▸ To do
Each entry below is to be copied verbatim.

#### Materials provided ####

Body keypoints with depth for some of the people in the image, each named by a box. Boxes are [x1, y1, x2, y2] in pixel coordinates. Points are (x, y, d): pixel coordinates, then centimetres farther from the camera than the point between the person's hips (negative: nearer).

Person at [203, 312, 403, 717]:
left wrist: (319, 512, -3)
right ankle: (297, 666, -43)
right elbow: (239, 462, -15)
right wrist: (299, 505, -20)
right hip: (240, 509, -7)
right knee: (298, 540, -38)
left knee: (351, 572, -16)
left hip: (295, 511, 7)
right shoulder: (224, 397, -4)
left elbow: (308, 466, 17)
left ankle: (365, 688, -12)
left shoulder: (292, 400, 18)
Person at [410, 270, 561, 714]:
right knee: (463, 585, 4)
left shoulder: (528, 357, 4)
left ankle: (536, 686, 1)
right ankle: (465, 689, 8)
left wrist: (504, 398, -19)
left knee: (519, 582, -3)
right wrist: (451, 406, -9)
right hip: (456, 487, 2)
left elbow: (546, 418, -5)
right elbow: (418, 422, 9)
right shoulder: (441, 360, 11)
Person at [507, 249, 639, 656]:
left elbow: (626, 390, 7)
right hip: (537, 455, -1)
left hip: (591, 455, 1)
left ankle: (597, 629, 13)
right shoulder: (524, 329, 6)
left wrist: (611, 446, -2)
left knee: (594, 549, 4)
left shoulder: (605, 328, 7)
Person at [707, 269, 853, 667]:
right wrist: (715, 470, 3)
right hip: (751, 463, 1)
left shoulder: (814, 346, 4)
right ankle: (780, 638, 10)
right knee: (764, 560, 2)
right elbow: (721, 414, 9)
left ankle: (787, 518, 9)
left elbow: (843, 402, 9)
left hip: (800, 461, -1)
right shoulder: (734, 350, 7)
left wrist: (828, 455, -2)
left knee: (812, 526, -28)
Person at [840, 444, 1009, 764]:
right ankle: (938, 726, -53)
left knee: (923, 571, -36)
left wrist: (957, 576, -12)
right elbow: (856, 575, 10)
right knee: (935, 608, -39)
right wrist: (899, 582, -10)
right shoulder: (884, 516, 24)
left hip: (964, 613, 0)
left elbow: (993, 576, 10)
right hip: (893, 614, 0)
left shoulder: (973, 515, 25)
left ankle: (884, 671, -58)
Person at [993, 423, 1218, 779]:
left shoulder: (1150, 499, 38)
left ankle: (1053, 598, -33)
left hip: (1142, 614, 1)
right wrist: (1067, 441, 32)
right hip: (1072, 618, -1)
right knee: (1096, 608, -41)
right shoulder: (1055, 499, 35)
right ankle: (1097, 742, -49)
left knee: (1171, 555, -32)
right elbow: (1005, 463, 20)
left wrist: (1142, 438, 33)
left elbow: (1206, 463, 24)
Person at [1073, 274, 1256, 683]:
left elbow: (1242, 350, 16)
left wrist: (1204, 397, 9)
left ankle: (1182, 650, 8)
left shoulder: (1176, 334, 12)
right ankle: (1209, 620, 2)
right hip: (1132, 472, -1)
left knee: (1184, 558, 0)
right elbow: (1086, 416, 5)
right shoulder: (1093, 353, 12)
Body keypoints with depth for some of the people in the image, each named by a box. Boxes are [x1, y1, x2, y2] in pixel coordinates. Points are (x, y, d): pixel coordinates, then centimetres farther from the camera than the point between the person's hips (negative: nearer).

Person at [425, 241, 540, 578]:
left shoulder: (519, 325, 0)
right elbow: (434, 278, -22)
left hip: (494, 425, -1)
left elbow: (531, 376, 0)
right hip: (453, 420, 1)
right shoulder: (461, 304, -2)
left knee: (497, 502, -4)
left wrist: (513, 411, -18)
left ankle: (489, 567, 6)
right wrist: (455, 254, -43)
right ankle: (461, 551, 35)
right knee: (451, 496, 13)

####

▸ Answer to this task
Body keypoints with depth for some of the people in the image, each named by a box. Boxes are [x1, y1, x2, y2] in pixel coordinates. Points are (x, y, d): pixel coordinates, then centimetres farther from the camera than the point between the person's hips (negative: nearer).

Person at [203, 312, 403, 717]:
left wrist: (319, 512, -3)
right ankle: (297, 666, -43)
right elbow: (239, 462, -15)
right wrist: (299, 505, -20)
right hip: (240, 509, -7)
right knee: (298, 540, -38)
left knee: (351, 572, -16)
left hip: (295, 511, 7)
right shoulder: (224, 397, -4)
left elbow: (308, 466, 17)
left ankle: (365, 688, -12)
left shoulder: (292, 400, 18)
Person at [410, 270, 561, 714]:
right knee: (463, 585, 4)
left shoulder: (528, 357, 4)
left ankle: (536, 686, 1)
right ankle: (465, 689, 8)
left wrist: (504, 398, -19)
left knee: (519, 582, -3)
right wrist: (451, 406, -9)
right hip: (456, 487, 2)
left elbow: (546, 418, -5)
right elbow: (418, 422, 9)
right shoulder: (441, 360, 11)
Person at [507, 249, 639, 656]:
left elbow: (626, 390, 7)
right hip: (537, 455, -1)
left hip: (591, 455, 1)
left ankle: (597, 629, 13)
right shoulder: (524, 329, 6)
left wrist: (611, 446, -2)
left knee: (594, 549, 4)
left shoulder: (605, 328, 7)
Person at [707, 269, 853, 667]:
right wrist: (715, 470, 3)
right hip: (751, 463, 1)
left shoulder: (814, 346, 4)
right ankle: (780, 638, 10)
right knee: (764, 560, 2)
right elbow: (721, 414, 9)
left ankle: (787, 518, 9)
left elbow: (843, 402, 9)
left hip: (800, 461, -1)
right shoulder: (734, 350, 7)
left wrist: (828, 455, -2)
left knee: (812, 526, -28)
Person at [840, 444, 1009, 764]:
right ankle: (938, 726, -53)
left knee: (923, 571, -36)
left wrist: (957, 576, -12)
right elbow: (856, 575, 10)
right knee: (935, 608, -39)
right wrist: (899, 582, -10)
right shoulder: (884, 516, 24)
left hip: (964, 613, 0)
left elbow: (993, 576, 10)
right hip: (893, 614, 0)
left shoulder: (973, 515, 25)
left ankle: (884, 671, -58)
Person at [993, 423, 1218, 779]:
left shoulder: (1150, 499, 38)
left ankle: (1053, 598, -33)
left hip: (1142, 614, 1)
right wrist: (1067, 441, 32)
right hip: (1072, 618, -1)
right knee: (1096, 608, -41)
right shoulder: (1055, 499, 35)
right ankle: (1097, 742, -49)
left knee: (1171, 555, -32)
right elbow: (1005, 463, 20)
left wrist: (1142, 438, 33)
left elbow: (1206, 463, 24)
Person at [1073, 274, 1256, 683]:
left elbow: (1242, 350, 16)
left wrist: (1204, 397, 9)
left ankle: (1182, 650, 8)
left shoulder: (1176, 334, 12)
right ankle: (1209, 620, 2)
right hip: (1132, 472, -1)
left knee: (1184, 558, 0)
right elbow: (1086, 416, 5)
right shoulder: (1093, 353, 12)
Body keypoints with depth for some of the people in the image, each named by a box. Boxes are [x1, y1, x2, y2] in pixel coordinates. Points are (x, y, d): pixel coordinates, then centimetres farther from the camera than the point between the person's hips (negative: nearer).

Person at [425, 241, 540, 578]:
left shoulder: (519, 325, 0)
right elbow: (434, 278, -22)
left hip: (494, 425, -1)
left elbow: (531, 376, 0)
right hip: (453, 420, 1)
right shoulder: (461, 304, -2)
left knee: (497, 502, -4)
left wrist: (513, 411, -18)
left ankle: (489, 567, 6)
right wrist: (455, 254, -43)
right ankle: (461, 551, 35)
right knee: (451, 496, 13)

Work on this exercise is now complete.